Um ein gutes Gesetz als Rechtsgrundlage für Kraftwerksausschreibungen zu bekommen, fordert der VKU ein deutlich überarbeitetes, besseres Gesetz. „Voraussetzung ist, dass die Regierung ihren Entwurf deutlich überarbeitet, weil mit Blick auf nur noch wenige verbleibende Sitzungswochen kaum mehr mit echter inhaltlicher Arbeit am Gesetzentwurf im aktuellen Deutschen Bundestag zu rechnen ist“, so das Fazit von Liebing.
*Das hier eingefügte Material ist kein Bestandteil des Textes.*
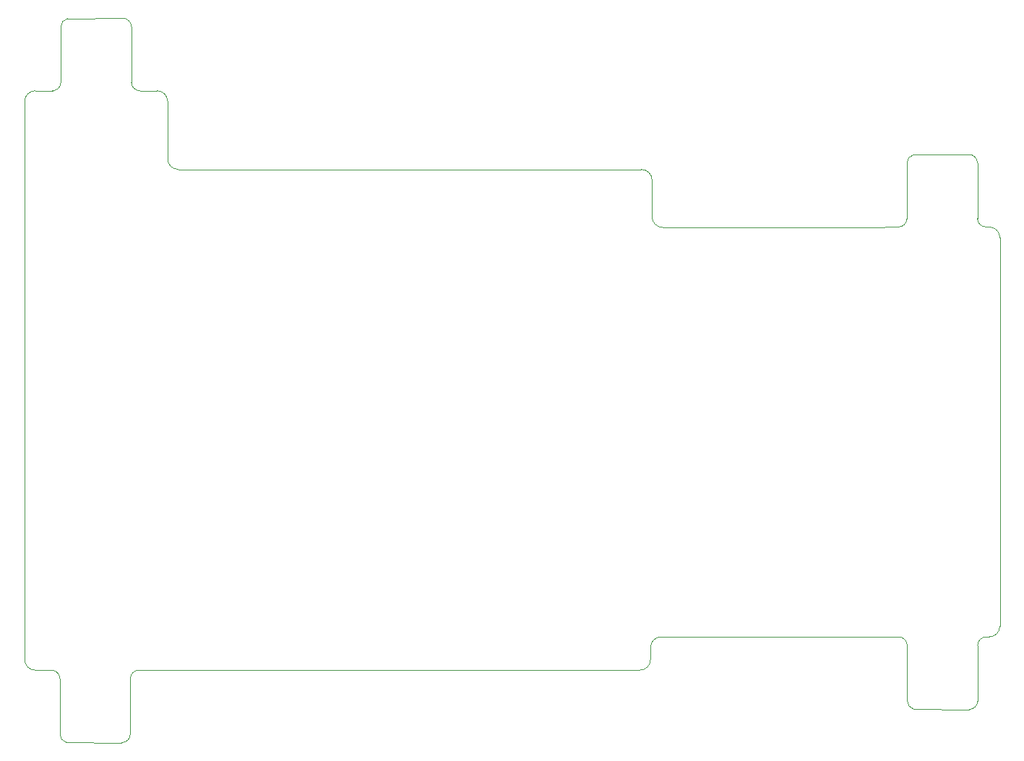
<source format=gbr>
%TF.GenerationSoftware,KiCad,Pcbnew,(5.99.0-11497-g0fb864d596)*%
%TF.CreationDate,2022-01-24T21:34:28-05:00*%
%TF.ProjectId,Main_Board_Ver2,4d61696e-5f42-46f6-9172-645f56657232,rev?*%
%TF.SameCoordinates,Original*%
%TF.FileFunction,Profile,NP*%
%FSLAX46Y46*%
G04 Gerber Fmt 4.6, Leading zero omitted, Abs format (unit mm)*
G04 Created by KiCad (PCBNEW (5.99.0-11497-g0fb864d596)) date 2022-01-24 21:34:28*
%MOMM*%
%LPD*%
G01*
G04 APERTURE LIST*
%TA.AperFunction,Profile*%
%ADD10C,0.050000*%
%TD*%
G04 APERTURE END LIST*
D10*
X215132464Y-80529857D02*
X221625000Y-80500000D01*
X112250000Y-73025000D02*
X114250000Y-73025000D01*
X129000000Y-82250000D02*
X181000000Y-82250000D01*
X210117953Y-89033000D02*
X213375000Y-89000000D01*
X185750000Y-89050000D02*
X210117953Y-89033000D01*
X110992953Y-139000277D02*
X111000000Y-139725000D01*
X213375000Y-89000000D02*
G75*
G03*
X214375000Y-88000000I0J1000000D01*
G01*
X127750000Y-74275000D02*
X127750000Y-74750000D01*
X214400000Y-138075000D02*
X214400000Y-144575000D01*
X112250000Y-140975000D02*
X114125000Y-140975000D01*
X183075000Y-140975000D02*
X126375000Y-140975000D01*
X115882464Y-149445143D02*
G75*
G02*
X115125000Y-148475000I242536J970143D01*
G01*
X214375000Y-88000000D02*
X214375000Y-81500000D01*
X116007464Y-64554857D02*
X122500000Y-64525000D01*
X209950001Y-137075000D02*
X213400000Y-137075000D01*
X224000000Y-137075000D02*
X223650000Y-137075000D01*
X184332048Y-138308000D02*
X184325000Y-139725000D01*
X116007464Y-64554857D02*
G75*
G03*
X115250000Y-65525000I242536J-970143D01*
G01*
X222625000Y-81500000D02*
G75*
G03*
X221625000Y-80500000I-1000000J0D01*
G01*
X184500000Y-83500000D02*
X184500000Y-87800000D01*
X127750000Y-74275000D02*
G75*
G03*
X126500000Y-73025000I-1250000J0D01*
G01*
X213400000Y-137075000D02*
G75*
G02*
X214400000Y-138075000I0J-1000000D01*
G01*
X215157464Y-145545143D02*
X221650000Y-145575000D01*
X111000000Y-74275000D02*
G75*
G02*
X112250000Y-73025000I1250000J0D01*
G01*
X215157464Y-145545143D02*
G75*
G02*
X214400000Y-144575000I242536J970143D01*
G01*
X183250000Y-82250000D02*
X181000000Y-82250000D01*
X112250000Y-140975000D02*
G75*
G02*
X111000000Y-139725000I0J1250000D01*
G01*
X123500000Y-65525000D02*
G75*
G03*
X122500000Y-64525000I-1000000J0D01*
G01*
X222650000Y-144575000D02*
G75*
G02*
X221650000Y-145575000I-1000000J0D01*
G01*
X124500000Y-73025000D02*
G75*
G02*
X123500000Y-72025000I0J1000000D01*
G01*
X115882464Y-149445143D02*
X122375000Y-149475000D01*
X129000000Y-82250000D02*
G75*
G02*
X127750000Y-81000000I0J1250000D01*
G01*
X225250000Y-135775000D02*
X225250000Y-135825000D01*
X222625000Y-81500000D02*
X222625000Y-88000000D01*
X185582048Y-137058000D02*
G75*
G03*
X184332048Y-138308000I0J-1250000D01*
G01*
X123375000Y-148475000D02*
X123375000Y-141975000D01*
X223650000Y-137075000D02*
G75*
G03*
X222650000Y-138075000I0J-1000000D01*
G01*
X225250000Y-90250000D02*
G75*
G03*
X224000000Y-89000000I-1250000J0D01*
G01*
X223625000Y-89000000D02*
G75*
G02*
X222625000Y-88000000I0J1000000D01*
G01*
X184500000Y-83500000D02*
G75*
G03*
X183250000Y-82250000I-1250000J0D01*
G01*
X115250000Y-72025000D02*
X115250000Y-65525000D01*
X185582048Y-137058000D02*
X209950001Y-137075000D01*
X225250000Y-135775000D02*
X225250000Y-90250000D01*
X215132464Y-80529857D02*
G75*
G03*
X214375000Y-81500000I242536J-970143D01*
G01*
X222650000Y-144575000D02*
X222650000Y-138075000D01*
X115125000Y-141975000D02*
X115125000Y-148475000D01*
X114125000Y-140975000D02*
G75*
G02*
X115125000Y-141975000I0J-1000000D01*
G01*
X124375000Y-140975000D02*
G75*
G03*
X123375000Y-141975000I0J-1000000D01*
G01*
X127750000Y-74750000D02*
X127750000Y-81000000D01*
X124500000Y-73025000D02*
X126500000Y-73025000D01*
X123500000Y-65525000D02*
X123500000Y-72025000D01*
X111000000Y-74275000D02*
X110992953Y-139000277D01*
X223625000Y-89000000D02*
X224000000Y-89000000D01*
X124375000Y-140975000D02*
X126375000Y-140975000D01*
X114250000Y-73025000D02*
G75*
G03*
X115250000Y-72025000I0J1000000D01*
G01*
X123375000Y-148475000D02*
G75*
G02*
X122375000Y-149475000I-1000000J0D01*
G01*
X225250000Y-135825000D02*
G75*
G02*
X224000000Y-137075000I-1250000J0D01*
G01*
X183075000Y-140975000D02*
G75*
G03*
X184325000Y-139725000I0J1250000D01*
G01*
X185750000Y-89050000D02*
G75*
G02*
X184500000Y-87800000I0J1250000D01*
G01*
M02*

</source>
Deutliche Worte findet Liebing zudem an der eingeräumten Konsultationsfrist von gut zwei Tagen. „Das ist eine Zumutung. Es handelt sich nicht um irgendein Gesetz, sondern um eine wesentliche Weichenstellung für unsere Volkswirtschaft - mit möglichen finanziellen Folgewirkungen im zweistelligen Milliardenbereich für den Bundeshalt und die Stromkunden. Eine fundierte Stellungnahme erfordert die Expertise sowie die wertvollen und nützlichen Einschätzungen unserer Mitgliedsunternehmen aus der Praxis, die wir sammeln und aufarbeiten. Gut zwei Tage sind dafür eindeutig zu wenig!“, kritisiert Liebing.